### Exercise
Revise the rows below by replacing "black music stand" with "gray music stand" everywhere it occurs and leaving everything else unchanged. Omit the pictures from your output.

(Collected data entries)
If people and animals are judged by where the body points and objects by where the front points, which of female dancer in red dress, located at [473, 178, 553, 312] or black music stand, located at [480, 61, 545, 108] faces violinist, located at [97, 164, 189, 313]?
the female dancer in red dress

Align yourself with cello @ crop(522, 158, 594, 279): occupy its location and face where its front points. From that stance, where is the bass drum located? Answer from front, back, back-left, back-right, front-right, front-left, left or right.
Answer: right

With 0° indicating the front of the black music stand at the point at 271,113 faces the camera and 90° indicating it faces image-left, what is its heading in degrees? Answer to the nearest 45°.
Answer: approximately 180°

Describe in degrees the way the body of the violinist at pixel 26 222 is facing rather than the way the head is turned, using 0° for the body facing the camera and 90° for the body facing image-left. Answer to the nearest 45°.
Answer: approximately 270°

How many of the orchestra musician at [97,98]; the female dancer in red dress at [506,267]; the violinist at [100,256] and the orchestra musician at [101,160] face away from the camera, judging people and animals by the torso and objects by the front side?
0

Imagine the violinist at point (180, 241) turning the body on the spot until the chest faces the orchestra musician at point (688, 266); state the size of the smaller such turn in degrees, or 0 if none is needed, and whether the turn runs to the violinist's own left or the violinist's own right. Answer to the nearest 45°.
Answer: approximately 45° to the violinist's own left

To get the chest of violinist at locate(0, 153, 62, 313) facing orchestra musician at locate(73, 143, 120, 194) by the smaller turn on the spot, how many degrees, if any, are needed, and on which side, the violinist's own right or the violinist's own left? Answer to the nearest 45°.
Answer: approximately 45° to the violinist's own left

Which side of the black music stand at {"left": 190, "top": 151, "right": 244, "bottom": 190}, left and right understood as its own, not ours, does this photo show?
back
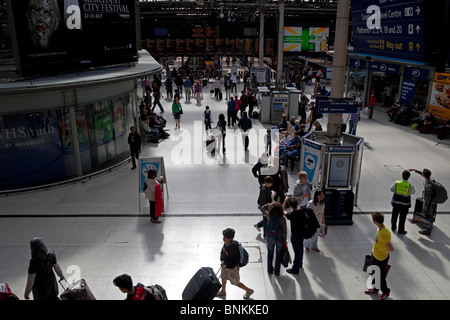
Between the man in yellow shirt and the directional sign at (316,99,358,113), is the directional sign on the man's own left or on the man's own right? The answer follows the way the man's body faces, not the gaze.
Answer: on the man's own right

### Expected answer
If people and animals are judged by where the body points and objects by where the front points, which of female dancer in red dress, located at [473, 178, 553, 312] or gray music stand, located at [480, 61, 545, 108] faces violinist, located at [97, 164, 189, 313]?
the female dancer in red dress

Align yourself with cello @ crop(522, 158, 594, 279): occupy its location and face where its front points. From that stance, where is the bass drum located? Answer from front, back, back-left, back-right, front-right, front-left, left or right.
Answer: right

With 0° indicating the front of the gray music stand at the point at 271,113 faces the camera and 90° indicating it faces image-left, what is its heading in degrees? Answer to the nearest 45°.
Answer: approximately 180°

Describe in degrees the way the body of the violinist at pixel 26 222 is facing rather than the way the head is turned, using 0° for the body facing the camera and 90° for the body facing image-left. Answer to the nearest 45°.
Answer: approximately 270°

How many of the orchestra musician at [97,98]; the female dancer in red dress at [506,267]; the violinist at [100,256] and the orchestra musician at [101,160] face away from the camera, judging people and animals by the torso and objects by the front side?
0

Imagine the violinist at point (180, 241) turning the body on the spot until the chest faces the orchestra musician at point (688, 266); state the size of the smaller such turn in degrees, or 0 if none is needed, and whether the turn runs to the violinist's own left or the violinist's own right. Answer to the nearest 45°.
Answer: approximately 45° to the violinist's own left

To get the chest of violinist at locate(0, 153, 62, 313) facing orchestra musician at locate(73, 143, 120, 194) by the smaller turn on the spot, how many degrees, if any, are needed, and on which side, the violinist's own right or the violinist's own left? Answer to the nearest 45°.
Answer: approximately 45° to the violinist's own left

Which side of the gray music stand at {"left": 190, "top": 151, "right": 244, "bottom": 190}, left and right understood as its own, not ours, does this photo show?
back
Between the man in yellow shirt and the directional sign at (316,99,358,113), is the directional sign on the man's own left or on the man's own right? The answer follows the way the man's body faces, not the gaze.
Answer: on the man's own right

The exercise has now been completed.